TASK INPUT >>
********************

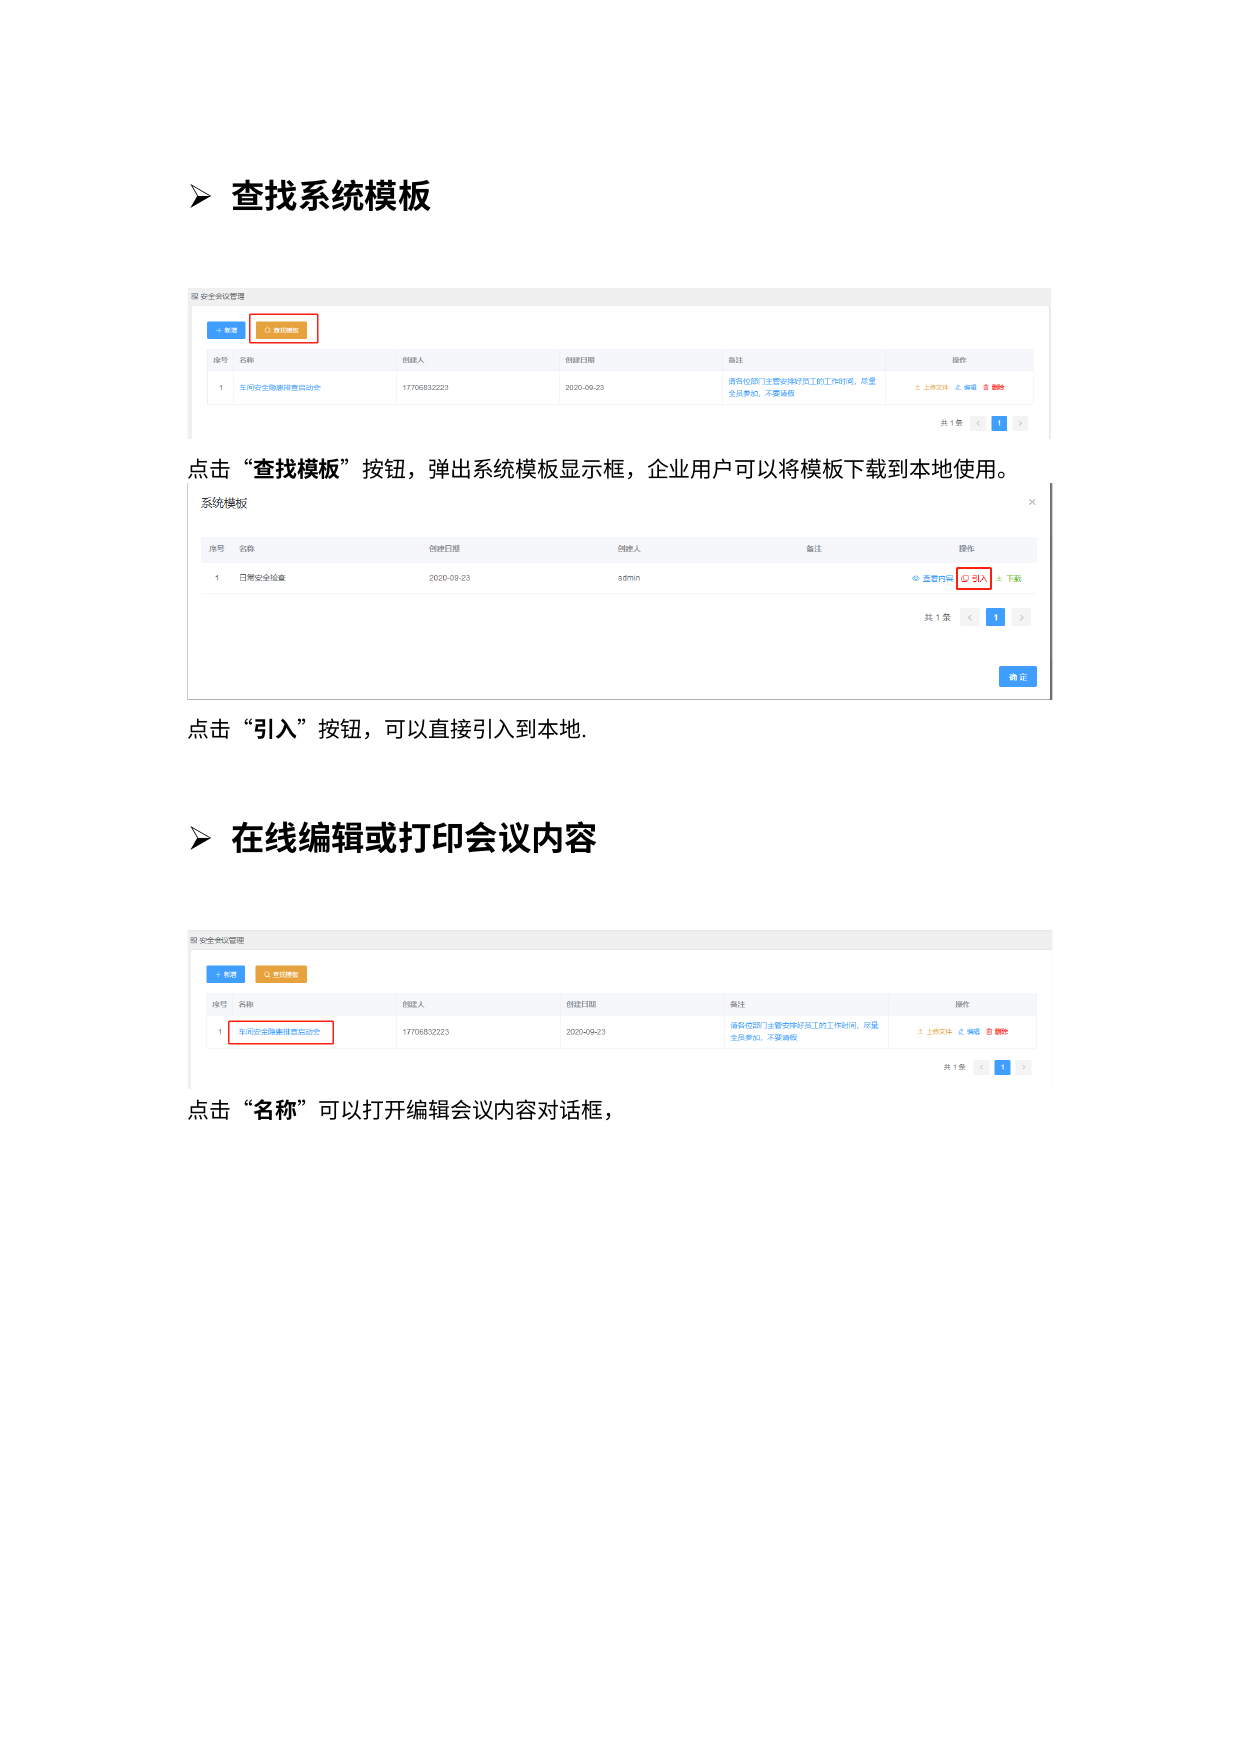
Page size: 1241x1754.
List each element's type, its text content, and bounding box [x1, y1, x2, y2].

text 点击“名称”可以打开编辑会议内容对话框， [187, 1093, 1053, 1125]
text 点击“引入”按钮，可以直接引入到本地. [187, 711, 1053, 744]
subtitle 在线编辑或打印会议内容 [187, 803, 1053, 868]
subtitle 查找系统模板 [187, 162, 1053, 227]
picture [187, 288, 1052, 439]
picture [187, 483, 1053, 700]
text 点击“查找模板”按钮，弹出系统模板显示框，企业用户可以将模板下载到本地使用。 [187, 451, 1053, 483]
picture [187, 930, 1053, 1089]
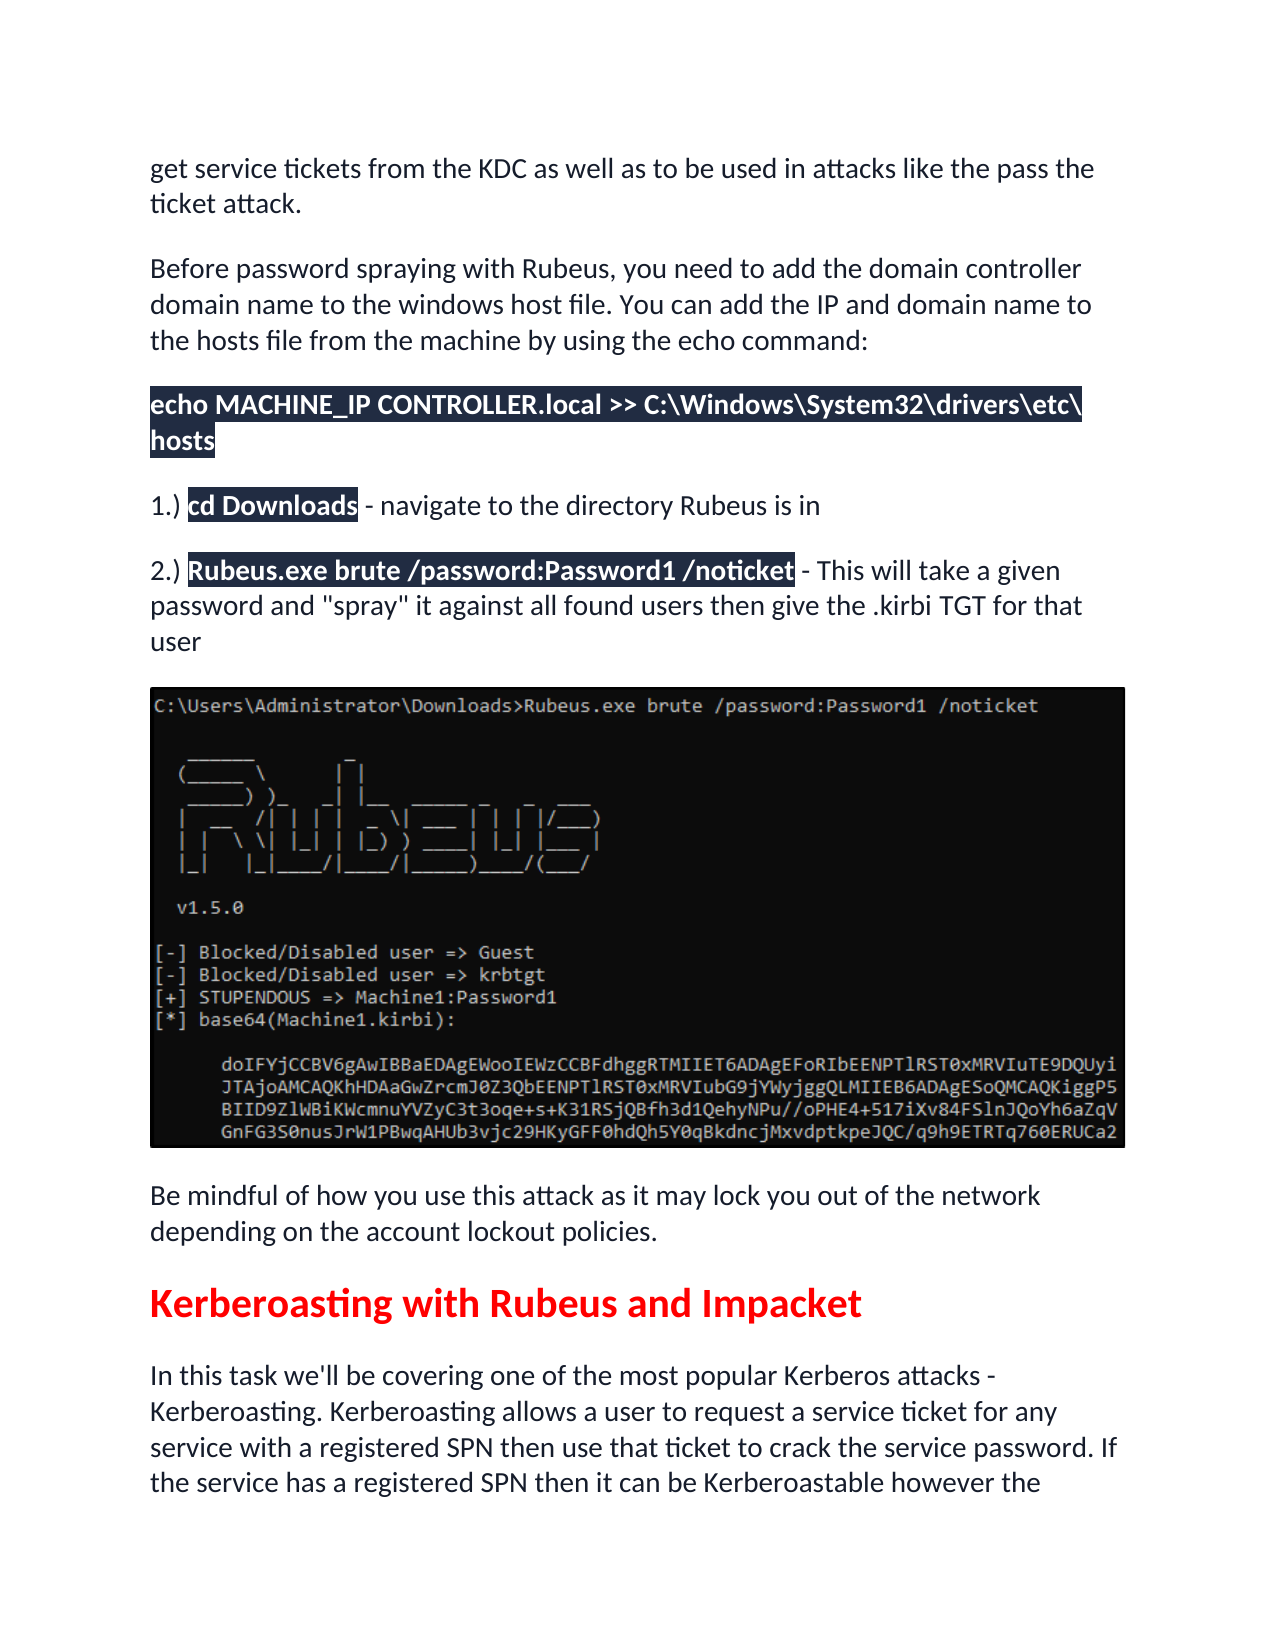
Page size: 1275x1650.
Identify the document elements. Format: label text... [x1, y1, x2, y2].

text Kerberoasting with Rubeus and Impacket [150, 1277, 1125, 1328]
text Be mindful of how you use this attack as it may lock you out of the network depending on the account lockout policies. [150, 1177, 1125, 1248]
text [150, 150, 1125, 221]
text 1.) cd Downloads - navigate to the directory Rubeus is in [150, 487, 188, 522]
text Before password spraying with Rubeus, you need to add the domain controller domain name to the windows host file. You can add the IP and domain name to the hosts file from the machine by using the echo command: [150, 250, 1125, 357]
text 2.) Rubeus.exe brute /password:Password1 /noticket - This will take a given password and "spray" it against all found users then give the .kirbi TGT for that user [150, 552, 1125, 658]
picture [150, 687, 1125, 1148]
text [150, 1357, 1125, 1500]
text echo MACHINE_IP CONTROLLER.local >> C:\Windows\System32\drivers\etc\hosts [215, 386, 1125, 458]
text 1.) cd Downloads - navigate to the directory Rubeus is in [358, 487, 1125, 522]
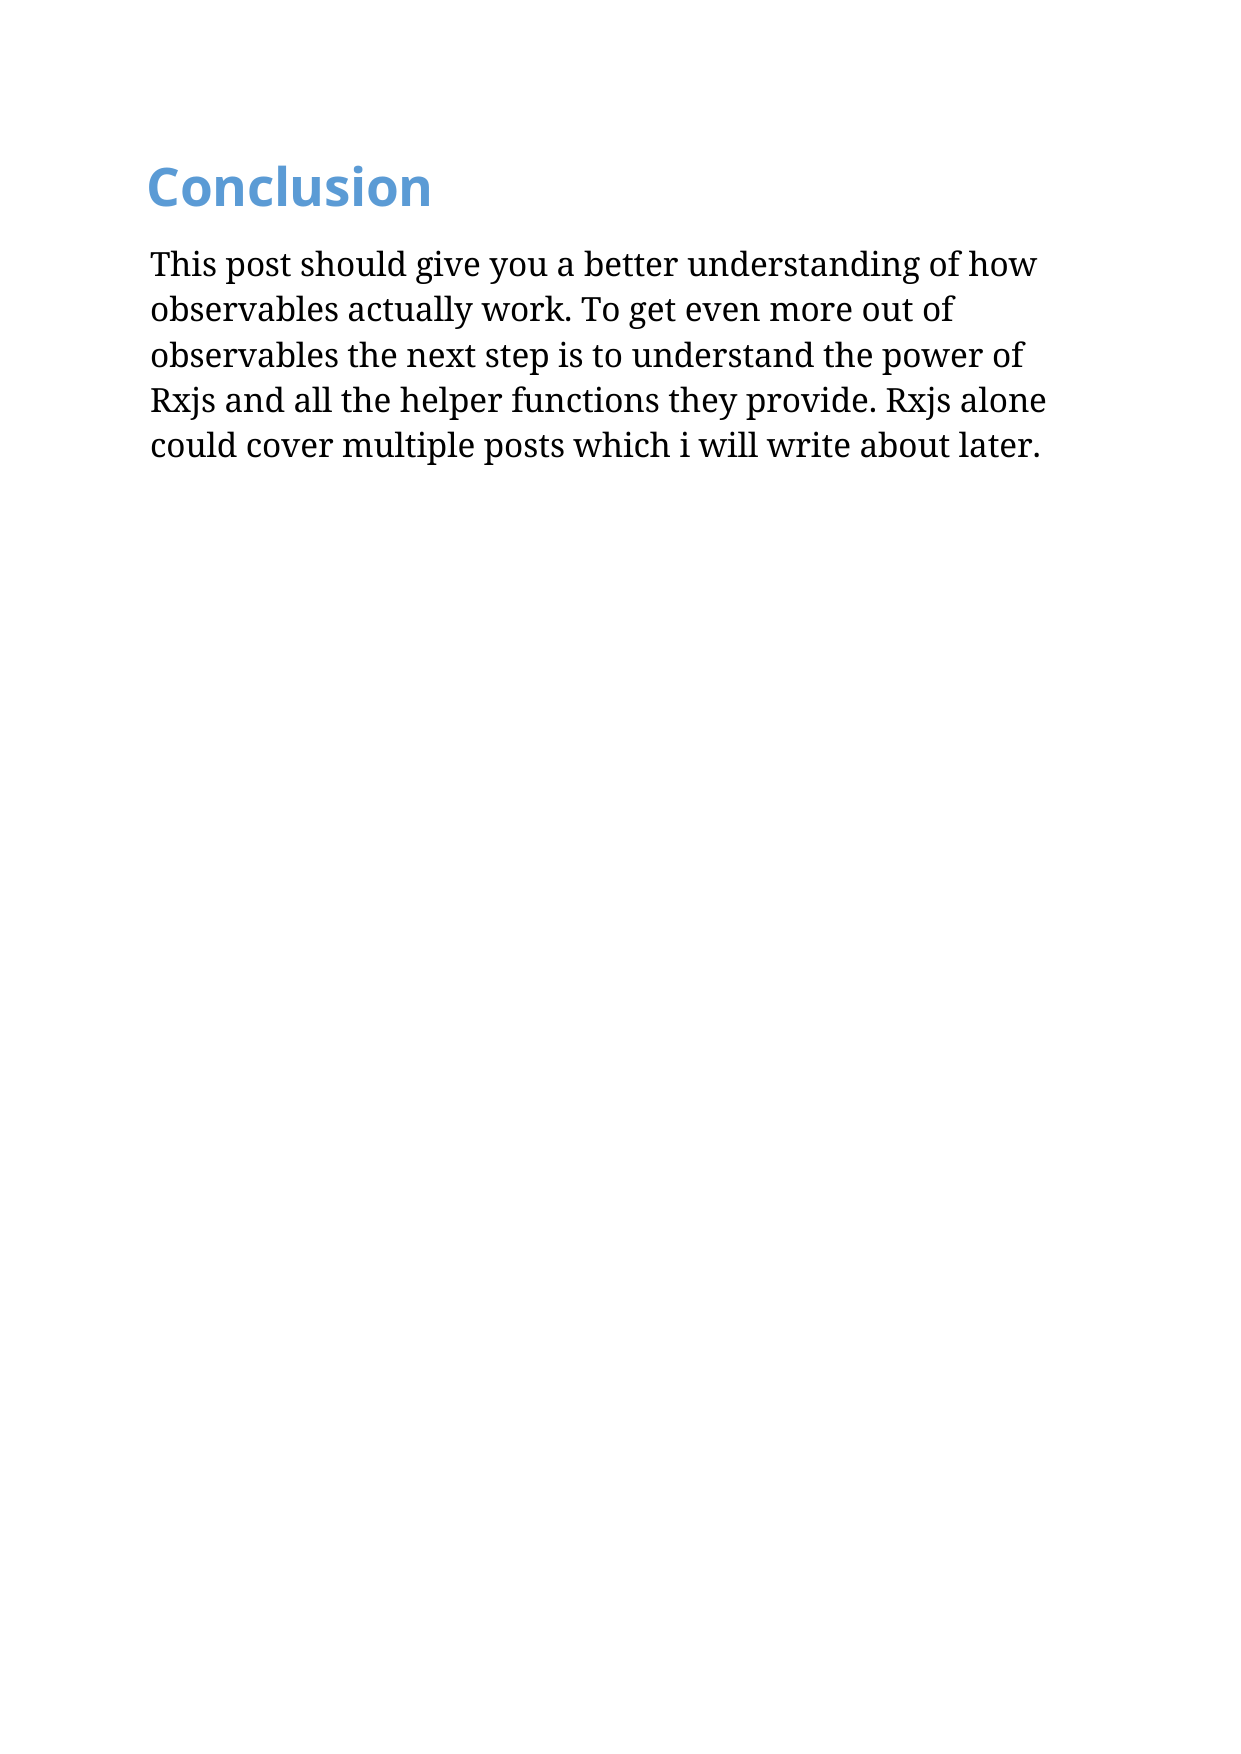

********************

WHAT TO PRODUCE >>
Count every line in the data where the string "Page" occurs. Give nothing except the number.

SOLUTION >>
2